Among that top tier of female candidates, Gillibrand is particularly vocal in invoking her gender as a driver of her campaign. She put women’s priorities and perspective at the forefront of her launch this week, vowing to fight for children across the country with the same tenacity with which she fights for her own young sons. She’s highlighted her work in Washington on behalf of sexual misconduct victims, including her push to address harassment and assault in the military, as well as to reform the way that Congress handles harassment.
Gillibrand is also one of the few prominent 2020 Democrats planning to attend a Women’s March event this year, amid anti-Semitism charges that have plagued the event’s national leadership team. But the senator, who’s personally boosted female candidates through her Off the Sidelines political action committee, said the controversy wouldn’t disrupt her commitment to the march’s broader mission.
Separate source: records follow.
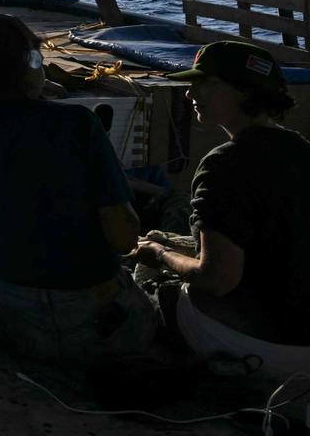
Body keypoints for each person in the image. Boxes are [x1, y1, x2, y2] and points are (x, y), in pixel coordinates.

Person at [0, 14, 153, 364]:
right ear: (28, 66)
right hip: (99, 323)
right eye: (38, 59)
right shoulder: (78, 124)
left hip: (13, 320)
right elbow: (124, 238)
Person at [130, 41, 310, 378]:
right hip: (302, 332)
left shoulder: (224, 165)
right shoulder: (301, 149)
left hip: (266, 346)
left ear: (243, 91)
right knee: (161, 239)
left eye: (205, 83)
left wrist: (159, 255)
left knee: (146, 285)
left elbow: (217, 280)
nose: (189, 94)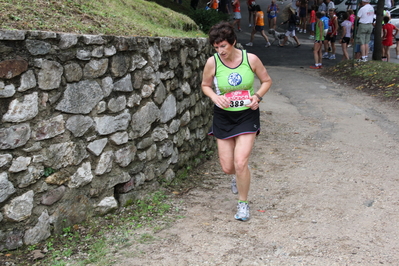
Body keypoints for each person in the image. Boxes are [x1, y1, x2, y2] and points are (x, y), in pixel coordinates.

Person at [201, 22, 272, 221]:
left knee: (240, 162)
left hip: (246, 115)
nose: (220, 51)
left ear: (233, 42)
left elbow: (267, 81)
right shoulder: (212, 62)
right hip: (223, 116)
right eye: (216, 47)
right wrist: (215, 97)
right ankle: (237, 176)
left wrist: (257, 97)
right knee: (228, 167)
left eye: (223, 46)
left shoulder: (251, 60)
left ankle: (243, 203)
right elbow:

Gillibrand “strongly condemns anti-Semitism from anyone, in all forms,” communications director Meredith Kelly said, but she “will not turn her back on the thousands of Iowa women who are joining this locally organized march to advocate for the issues that deeply impact them and their families.”
While Warren’s campaign has so far emphasized racial and economic inequity more than gender, pundits are already speculating about her and Gillibrand’s “likability” — a reminder, for some influential women, of the uneven playing field that Clinton faced challenging Trump.
Democratic Sen. Mazie Hirono of Hawaii recalled “all kinds of strange attitudes that come out” when women seek executive office and called for “more attention paid” to gender bias given the historic success of female candidates in 2018. When told that the first question at Gillibrand’s post-announcement press conference invoked likability, Hirono quipped: “Don’t you think that’s such bull—t?”
The presence of several women in the presidential field, activists and analysts say, hopefully can make it easier to identify and shut down sexism.
“Because there are so many women running, it doesn’t totally inoculate women from sexism, but it does provide some guardrails,” said Shaunna Thomas, executive director of Ultraviolet, a group advocating for gender equality throughout American life.
Kelly Dittmar, a scholar at the Center for American Women and Politics at Rutgers University, said, “The fact that we’re willing to call it out, that’s where the progress is. We have to just be realistic that racism and sexism within our institutions are really deep-seated.”
Dittmar also pointed to the political advantages of nominating a woman or person of color “in terms of appealing to particular constituencies who haven’t seen themselves represented in the presidency, who haven’t felt like the Democratic Party is speaking to them.”
And activists representing those constituencies are already making plans to press female candidates on the issues, and not just on more traditionally gender-linked topics such as expanded child care access and abortion rights. Jennifer Epps-Addison, co-executive director of the Center for Popular Democracy, said her group wants to “hear more” from Gillibrand and Harris about criminal justice, for example.
Cecile Richards, who led Planned Parenthood for 12 years, predicted that the high-profile female Democratic candidates would push their male counterparts to work harder to appeal to female voters.
“What do the men who are running for office have to offer women?” Richards asked. “Right now, women have a lot of candidates they can look at who look a lot more like them, who have been on the front lines of their issues for a long, long time.”